◆ EXERCISE BRIEF
Only lines with the word "Adhes" are wanted; copy each of them from the listing below.

◆ PROVIDED RECORDS
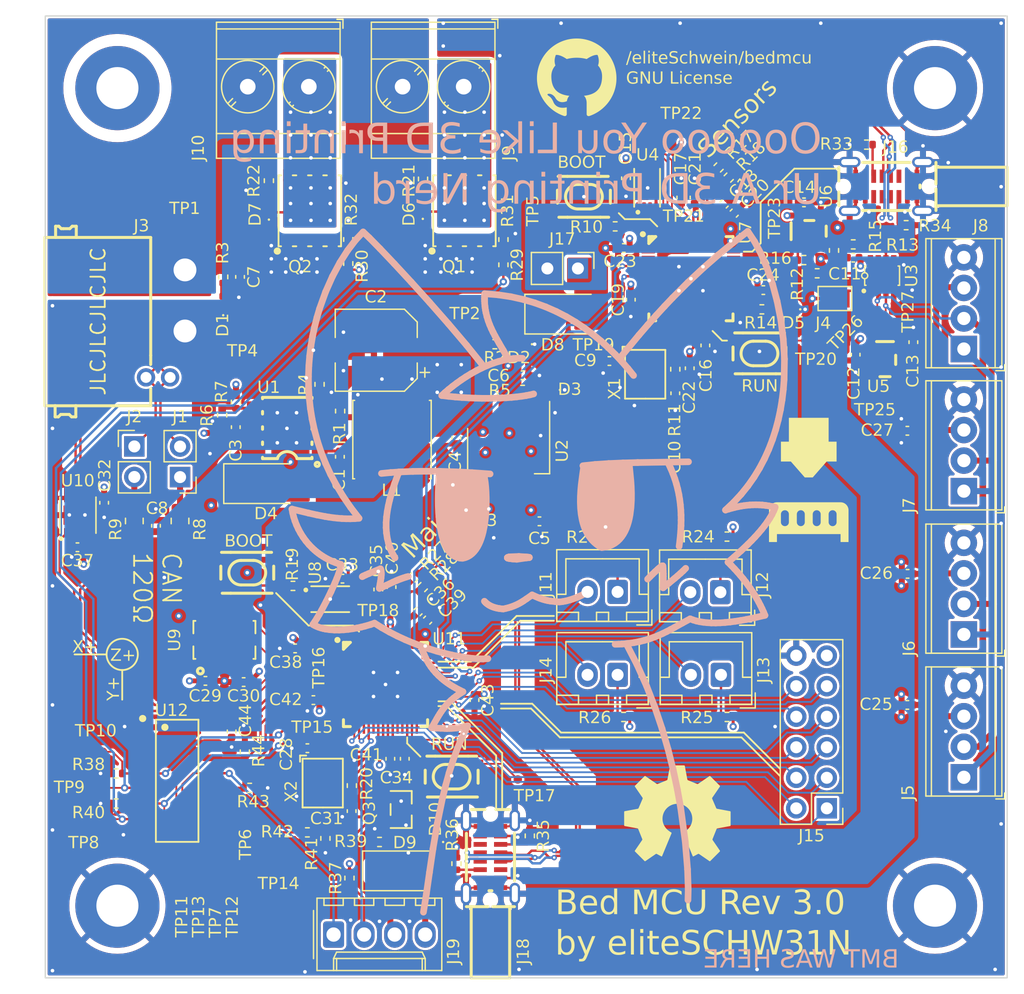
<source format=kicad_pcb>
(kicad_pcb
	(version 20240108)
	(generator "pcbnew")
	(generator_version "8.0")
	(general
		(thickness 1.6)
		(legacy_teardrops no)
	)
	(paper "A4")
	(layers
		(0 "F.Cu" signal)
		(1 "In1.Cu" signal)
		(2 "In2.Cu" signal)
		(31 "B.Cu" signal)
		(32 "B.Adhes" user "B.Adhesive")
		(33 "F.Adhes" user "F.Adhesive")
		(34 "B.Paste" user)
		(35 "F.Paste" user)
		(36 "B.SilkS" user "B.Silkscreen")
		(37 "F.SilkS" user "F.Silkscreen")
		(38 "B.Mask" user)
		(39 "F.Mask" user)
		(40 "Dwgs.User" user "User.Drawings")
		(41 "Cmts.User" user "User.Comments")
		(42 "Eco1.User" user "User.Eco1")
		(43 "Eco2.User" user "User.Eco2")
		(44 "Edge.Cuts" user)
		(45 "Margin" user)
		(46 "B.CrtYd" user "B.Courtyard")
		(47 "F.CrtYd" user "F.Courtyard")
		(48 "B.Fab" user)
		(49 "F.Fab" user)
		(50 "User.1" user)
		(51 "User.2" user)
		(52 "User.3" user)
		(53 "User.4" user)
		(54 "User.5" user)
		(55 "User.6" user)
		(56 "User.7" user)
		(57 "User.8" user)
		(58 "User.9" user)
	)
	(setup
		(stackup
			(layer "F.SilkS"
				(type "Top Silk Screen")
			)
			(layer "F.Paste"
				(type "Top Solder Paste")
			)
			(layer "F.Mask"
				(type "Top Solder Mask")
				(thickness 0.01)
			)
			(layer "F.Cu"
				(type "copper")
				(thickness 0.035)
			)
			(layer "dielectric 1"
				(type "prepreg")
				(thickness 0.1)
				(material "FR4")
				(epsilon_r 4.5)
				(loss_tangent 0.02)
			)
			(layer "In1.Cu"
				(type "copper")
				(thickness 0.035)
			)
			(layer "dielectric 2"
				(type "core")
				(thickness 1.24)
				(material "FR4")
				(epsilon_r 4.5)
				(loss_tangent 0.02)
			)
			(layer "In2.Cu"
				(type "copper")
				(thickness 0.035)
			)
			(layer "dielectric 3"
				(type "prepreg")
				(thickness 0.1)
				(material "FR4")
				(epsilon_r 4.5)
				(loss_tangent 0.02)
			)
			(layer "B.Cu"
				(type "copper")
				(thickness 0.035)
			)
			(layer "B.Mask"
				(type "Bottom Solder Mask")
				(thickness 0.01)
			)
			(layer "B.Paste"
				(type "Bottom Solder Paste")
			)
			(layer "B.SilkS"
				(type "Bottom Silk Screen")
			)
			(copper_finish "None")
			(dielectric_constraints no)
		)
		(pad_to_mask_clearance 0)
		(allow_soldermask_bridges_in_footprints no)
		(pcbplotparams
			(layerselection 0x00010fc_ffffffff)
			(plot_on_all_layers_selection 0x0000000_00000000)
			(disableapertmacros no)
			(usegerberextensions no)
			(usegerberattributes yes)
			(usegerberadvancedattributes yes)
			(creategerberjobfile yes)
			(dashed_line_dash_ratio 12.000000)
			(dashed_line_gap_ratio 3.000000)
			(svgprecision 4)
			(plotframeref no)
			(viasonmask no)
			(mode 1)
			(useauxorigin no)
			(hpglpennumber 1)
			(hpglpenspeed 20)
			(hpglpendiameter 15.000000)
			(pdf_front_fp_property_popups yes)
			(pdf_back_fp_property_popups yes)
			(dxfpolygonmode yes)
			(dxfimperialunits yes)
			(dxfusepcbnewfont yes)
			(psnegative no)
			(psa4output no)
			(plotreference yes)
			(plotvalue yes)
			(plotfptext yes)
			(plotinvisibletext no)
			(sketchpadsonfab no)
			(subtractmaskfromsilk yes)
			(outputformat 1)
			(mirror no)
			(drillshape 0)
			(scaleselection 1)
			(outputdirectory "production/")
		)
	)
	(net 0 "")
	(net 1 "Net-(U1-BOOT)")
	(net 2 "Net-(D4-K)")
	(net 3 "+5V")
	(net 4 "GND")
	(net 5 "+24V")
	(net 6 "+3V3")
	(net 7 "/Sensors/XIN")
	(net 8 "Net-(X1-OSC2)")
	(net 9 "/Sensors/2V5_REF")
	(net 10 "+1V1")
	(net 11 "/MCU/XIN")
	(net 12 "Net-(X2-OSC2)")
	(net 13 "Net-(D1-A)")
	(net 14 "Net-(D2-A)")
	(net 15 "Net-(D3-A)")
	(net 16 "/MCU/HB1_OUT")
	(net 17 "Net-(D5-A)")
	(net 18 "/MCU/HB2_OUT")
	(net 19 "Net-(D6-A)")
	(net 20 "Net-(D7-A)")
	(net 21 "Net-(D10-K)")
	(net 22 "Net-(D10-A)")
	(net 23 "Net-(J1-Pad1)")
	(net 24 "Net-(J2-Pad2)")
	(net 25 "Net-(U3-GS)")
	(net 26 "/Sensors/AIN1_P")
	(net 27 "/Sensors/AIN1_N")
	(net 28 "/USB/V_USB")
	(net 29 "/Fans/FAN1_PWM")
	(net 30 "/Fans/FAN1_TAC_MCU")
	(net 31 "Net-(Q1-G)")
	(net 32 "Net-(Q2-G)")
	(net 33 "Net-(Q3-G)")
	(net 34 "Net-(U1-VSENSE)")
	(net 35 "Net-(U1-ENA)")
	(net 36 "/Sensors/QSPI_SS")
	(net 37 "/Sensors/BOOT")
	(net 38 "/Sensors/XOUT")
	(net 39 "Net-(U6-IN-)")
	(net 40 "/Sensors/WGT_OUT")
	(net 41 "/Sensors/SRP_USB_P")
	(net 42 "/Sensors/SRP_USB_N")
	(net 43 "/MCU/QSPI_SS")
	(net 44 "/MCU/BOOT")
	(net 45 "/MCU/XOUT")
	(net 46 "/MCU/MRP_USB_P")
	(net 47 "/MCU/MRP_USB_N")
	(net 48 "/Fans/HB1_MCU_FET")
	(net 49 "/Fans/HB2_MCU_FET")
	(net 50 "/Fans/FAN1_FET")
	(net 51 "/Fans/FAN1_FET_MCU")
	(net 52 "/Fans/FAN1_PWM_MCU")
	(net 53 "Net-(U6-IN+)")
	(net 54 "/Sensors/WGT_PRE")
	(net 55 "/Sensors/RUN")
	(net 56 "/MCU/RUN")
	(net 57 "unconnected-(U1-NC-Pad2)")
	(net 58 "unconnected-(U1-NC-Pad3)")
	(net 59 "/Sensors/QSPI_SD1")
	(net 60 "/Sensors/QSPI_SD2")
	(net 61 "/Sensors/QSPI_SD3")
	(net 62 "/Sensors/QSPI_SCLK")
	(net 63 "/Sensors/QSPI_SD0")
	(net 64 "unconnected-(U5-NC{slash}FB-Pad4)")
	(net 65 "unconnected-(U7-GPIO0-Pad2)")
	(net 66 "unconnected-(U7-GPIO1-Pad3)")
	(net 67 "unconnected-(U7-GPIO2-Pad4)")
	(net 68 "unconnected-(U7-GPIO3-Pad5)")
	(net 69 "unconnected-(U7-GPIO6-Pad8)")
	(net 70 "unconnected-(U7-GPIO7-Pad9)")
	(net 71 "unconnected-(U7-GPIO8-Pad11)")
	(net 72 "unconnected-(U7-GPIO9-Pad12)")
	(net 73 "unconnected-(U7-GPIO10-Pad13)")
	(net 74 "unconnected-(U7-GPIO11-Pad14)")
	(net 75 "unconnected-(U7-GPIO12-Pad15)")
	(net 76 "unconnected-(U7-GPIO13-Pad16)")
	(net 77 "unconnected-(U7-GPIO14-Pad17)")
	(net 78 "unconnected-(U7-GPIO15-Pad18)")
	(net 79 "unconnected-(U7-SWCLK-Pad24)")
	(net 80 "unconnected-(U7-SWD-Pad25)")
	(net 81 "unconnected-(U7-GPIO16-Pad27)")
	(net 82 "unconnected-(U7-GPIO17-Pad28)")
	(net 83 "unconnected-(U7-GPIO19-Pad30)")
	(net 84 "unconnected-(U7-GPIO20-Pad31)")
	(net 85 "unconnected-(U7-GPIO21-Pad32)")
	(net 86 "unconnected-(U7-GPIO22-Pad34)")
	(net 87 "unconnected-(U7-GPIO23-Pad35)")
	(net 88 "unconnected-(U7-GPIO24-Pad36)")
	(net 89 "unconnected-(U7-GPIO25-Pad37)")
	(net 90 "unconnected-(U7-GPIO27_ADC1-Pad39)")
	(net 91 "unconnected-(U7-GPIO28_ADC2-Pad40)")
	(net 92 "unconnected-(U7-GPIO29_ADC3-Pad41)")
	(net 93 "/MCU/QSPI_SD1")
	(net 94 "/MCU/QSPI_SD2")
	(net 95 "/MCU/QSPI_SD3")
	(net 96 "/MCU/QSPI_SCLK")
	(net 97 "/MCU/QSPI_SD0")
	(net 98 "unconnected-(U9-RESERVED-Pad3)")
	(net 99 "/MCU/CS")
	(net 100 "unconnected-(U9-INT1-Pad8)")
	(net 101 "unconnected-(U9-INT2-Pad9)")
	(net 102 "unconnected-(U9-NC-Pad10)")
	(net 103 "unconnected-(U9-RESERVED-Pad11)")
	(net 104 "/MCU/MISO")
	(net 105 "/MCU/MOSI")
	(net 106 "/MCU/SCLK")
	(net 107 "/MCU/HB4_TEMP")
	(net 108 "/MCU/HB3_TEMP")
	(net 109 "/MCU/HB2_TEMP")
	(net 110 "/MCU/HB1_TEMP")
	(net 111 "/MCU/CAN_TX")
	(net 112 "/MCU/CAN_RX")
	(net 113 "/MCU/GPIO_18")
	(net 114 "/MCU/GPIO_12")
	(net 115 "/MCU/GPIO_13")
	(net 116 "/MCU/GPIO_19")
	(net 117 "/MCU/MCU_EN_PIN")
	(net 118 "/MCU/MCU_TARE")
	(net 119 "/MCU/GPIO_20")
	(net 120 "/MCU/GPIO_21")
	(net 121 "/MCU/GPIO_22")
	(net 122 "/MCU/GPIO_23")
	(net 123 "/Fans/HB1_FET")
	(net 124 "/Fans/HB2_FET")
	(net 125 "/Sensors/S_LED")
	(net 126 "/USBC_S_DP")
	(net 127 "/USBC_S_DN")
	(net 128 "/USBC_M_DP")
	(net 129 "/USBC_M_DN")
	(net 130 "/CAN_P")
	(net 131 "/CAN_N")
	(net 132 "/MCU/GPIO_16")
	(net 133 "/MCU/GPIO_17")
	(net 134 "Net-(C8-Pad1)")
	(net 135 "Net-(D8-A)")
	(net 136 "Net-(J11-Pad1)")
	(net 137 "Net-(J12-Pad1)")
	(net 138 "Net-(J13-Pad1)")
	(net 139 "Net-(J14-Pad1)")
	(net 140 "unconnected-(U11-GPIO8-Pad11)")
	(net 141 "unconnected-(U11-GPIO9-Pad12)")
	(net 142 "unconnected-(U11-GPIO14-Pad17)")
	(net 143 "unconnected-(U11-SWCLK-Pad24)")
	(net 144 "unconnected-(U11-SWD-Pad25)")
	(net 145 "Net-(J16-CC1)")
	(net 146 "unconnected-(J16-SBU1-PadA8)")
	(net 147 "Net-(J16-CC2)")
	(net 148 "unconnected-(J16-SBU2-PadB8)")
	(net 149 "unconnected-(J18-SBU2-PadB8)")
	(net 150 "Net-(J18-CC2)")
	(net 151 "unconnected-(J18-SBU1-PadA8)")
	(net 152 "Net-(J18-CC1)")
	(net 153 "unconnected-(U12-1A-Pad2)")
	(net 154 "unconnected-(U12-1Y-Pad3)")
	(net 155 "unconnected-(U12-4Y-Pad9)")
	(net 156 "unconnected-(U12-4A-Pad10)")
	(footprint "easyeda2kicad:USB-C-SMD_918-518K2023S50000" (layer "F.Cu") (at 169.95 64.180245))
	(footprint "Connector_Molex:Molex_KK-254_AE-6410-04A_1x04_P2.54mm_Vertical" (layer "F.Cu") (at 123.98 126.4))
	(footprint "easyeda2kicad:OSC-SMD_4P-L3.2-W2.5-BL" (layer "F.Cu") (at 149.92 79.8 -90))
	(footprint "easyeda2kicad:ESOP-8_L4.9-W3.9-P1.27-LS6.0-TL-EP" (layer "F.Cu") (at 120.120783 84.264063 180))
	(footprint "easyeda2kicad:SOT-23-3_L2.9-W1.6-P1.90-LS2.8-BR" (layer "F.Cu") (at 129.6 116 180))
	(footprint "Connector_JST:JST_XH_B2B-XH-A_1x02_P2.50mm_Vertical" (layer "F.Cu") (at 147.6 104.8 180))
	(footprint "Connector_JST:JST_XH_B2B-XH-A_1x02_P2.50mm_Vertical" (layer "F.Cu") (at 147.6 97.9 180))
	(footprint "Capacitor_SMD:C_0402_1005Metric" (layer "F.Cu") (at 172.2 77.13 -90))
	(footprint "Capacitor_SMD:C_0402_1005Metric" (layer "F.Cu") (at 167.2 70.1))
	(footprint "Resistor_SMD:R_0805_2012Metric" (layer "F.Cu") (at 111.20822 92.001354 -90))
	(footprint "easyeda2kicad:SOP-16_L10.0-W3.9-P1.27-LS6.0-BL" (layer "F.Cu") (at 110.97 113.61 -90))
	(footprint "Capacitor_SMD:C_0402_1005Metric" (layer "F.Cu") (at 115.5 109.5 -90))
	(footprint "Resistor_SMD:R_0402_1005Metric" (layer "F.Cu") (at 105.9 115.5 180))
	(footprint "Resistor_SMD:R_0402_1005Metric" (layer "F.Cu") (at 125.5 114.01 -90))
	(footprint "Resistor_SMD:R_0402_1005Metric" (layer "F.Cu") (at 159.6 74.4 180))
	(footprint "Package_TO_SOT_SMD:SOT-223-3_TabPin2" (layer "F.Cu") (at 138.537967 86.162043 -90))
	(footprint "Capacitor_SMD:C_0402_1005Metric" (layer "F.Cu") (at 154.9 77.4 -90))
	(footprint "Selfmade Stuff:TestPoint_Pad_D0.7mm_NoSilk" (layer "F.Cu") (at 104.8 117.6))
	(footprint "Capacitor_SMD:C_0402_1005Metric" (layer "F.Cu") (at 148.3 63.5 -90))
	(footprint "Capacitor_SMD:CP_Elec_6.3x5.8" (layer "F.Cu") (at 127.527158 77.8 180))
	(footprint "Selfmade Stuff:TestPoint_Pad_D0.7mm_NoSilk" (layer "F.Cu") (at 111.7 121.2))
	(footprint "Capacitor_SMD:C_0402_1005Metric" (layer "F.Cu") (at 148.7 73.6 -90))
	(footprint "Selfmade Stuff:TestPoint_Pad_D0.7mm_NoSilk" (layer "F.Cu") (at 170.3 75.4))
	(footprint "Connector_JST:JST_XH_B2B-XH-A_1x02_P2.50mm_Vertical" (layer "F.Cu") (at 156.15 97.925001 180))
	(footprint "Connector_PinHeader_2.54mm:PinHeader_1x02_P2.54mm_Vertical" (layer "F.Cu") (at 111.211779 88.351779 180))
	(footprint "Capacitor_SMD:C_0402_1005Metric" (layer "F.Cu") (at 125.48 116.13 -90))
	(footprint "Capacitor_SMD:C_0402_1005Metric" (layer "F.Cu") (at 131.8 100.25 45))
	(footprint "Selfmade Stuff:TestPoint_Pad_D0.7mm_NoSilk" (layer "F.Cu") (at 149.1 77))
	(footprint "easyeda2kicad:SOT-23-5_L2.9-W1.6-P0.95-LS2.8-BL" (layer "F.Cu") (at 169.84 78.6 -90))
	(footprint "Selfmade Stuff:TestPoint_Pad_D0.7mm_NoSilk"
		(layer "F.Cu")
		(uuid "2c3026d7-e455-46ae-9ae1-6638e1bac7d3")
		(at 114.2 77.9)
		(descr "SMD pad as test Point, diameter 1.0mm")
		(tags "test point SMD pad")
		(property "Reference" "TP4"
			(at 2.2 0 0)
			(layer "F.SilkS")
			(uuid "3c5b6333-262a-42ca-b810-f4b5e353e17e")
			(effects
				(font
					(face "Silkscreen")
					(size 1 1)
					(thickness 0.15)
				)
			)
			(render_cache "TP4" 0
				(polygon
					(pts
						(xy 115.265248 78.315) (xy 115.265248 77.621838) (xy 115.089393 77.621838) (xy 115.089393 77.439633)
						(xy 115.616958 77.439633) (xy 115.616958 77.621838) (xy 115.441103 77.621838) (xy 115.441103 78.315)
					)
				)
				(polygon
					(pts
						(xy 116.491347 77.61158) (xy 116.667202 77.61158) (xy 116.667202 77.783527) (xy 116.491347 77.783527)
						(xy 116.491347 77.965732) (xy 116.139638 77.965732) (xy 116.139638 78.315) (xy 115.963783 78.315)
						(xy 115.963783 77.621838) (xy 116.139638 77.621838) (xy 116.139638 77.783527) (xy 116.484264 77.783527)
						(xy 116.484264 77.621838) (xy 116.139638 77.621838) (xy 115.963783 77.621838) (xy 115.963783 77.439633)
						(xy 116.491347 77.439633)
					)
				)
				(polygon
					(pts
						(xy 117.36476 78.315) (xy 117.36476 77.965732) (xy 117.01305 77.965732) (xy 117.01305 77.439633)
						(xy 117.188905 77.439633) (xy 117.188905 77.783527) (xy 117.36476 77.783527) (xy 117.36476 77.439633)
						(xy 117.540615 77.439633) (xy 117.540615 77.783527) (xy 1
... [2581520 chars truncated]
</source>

==

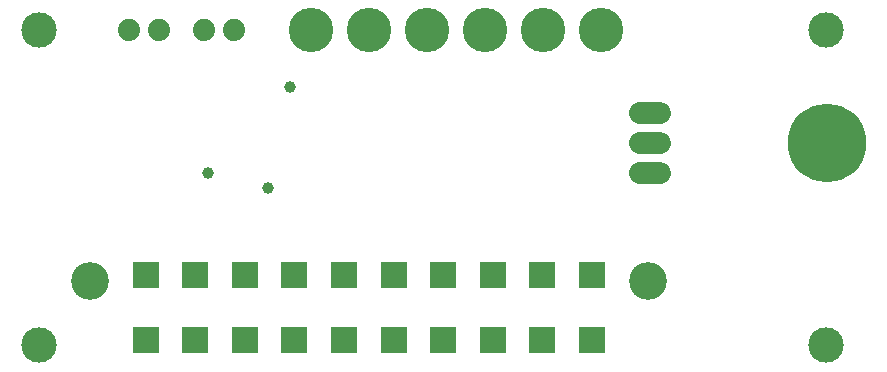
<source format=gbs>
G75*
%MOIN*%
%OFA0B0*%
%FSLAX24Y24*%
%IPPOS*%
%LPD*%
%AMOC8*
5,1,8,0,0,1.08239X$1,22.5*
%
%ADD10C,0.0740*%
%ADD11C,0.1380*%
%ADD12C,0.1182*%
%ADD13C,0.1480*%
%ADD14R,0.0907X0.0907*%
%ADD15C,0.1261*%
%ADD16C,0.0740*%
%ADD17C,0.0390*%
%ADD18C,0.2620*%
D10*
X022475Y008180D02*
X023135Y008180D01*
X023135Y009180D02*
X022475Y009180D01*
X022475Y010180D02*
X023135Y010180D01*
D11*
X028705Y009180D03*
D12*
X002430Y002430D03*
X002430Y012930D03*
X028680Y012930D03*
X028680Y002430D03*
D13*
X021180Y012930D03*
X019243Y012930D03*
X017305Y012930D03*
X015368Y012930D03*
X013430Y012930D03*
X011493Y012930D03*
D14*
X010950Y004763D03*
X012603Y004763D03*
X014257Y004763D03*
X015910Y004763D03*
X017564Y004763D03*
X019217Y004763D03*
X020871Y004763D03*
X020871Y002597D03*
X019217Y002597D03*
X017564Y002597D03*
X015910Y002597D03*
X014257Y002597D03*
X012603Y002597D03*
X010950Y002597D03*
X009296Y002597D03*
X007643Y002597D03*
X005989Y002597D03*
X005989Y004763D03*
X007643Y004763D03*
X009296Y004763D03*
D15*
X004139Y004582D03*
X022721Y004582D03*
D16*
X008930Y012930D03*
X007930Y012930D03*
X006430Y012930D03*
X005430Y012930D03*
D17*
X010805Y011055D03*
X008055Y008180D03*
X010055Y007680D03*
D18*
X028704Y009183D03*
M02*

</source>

◆ EXERCISE SOLUTION
		(32 "B.Adhes" user "B.Adhesive")
		(33 "F.Adhes" user "F.Adhesive")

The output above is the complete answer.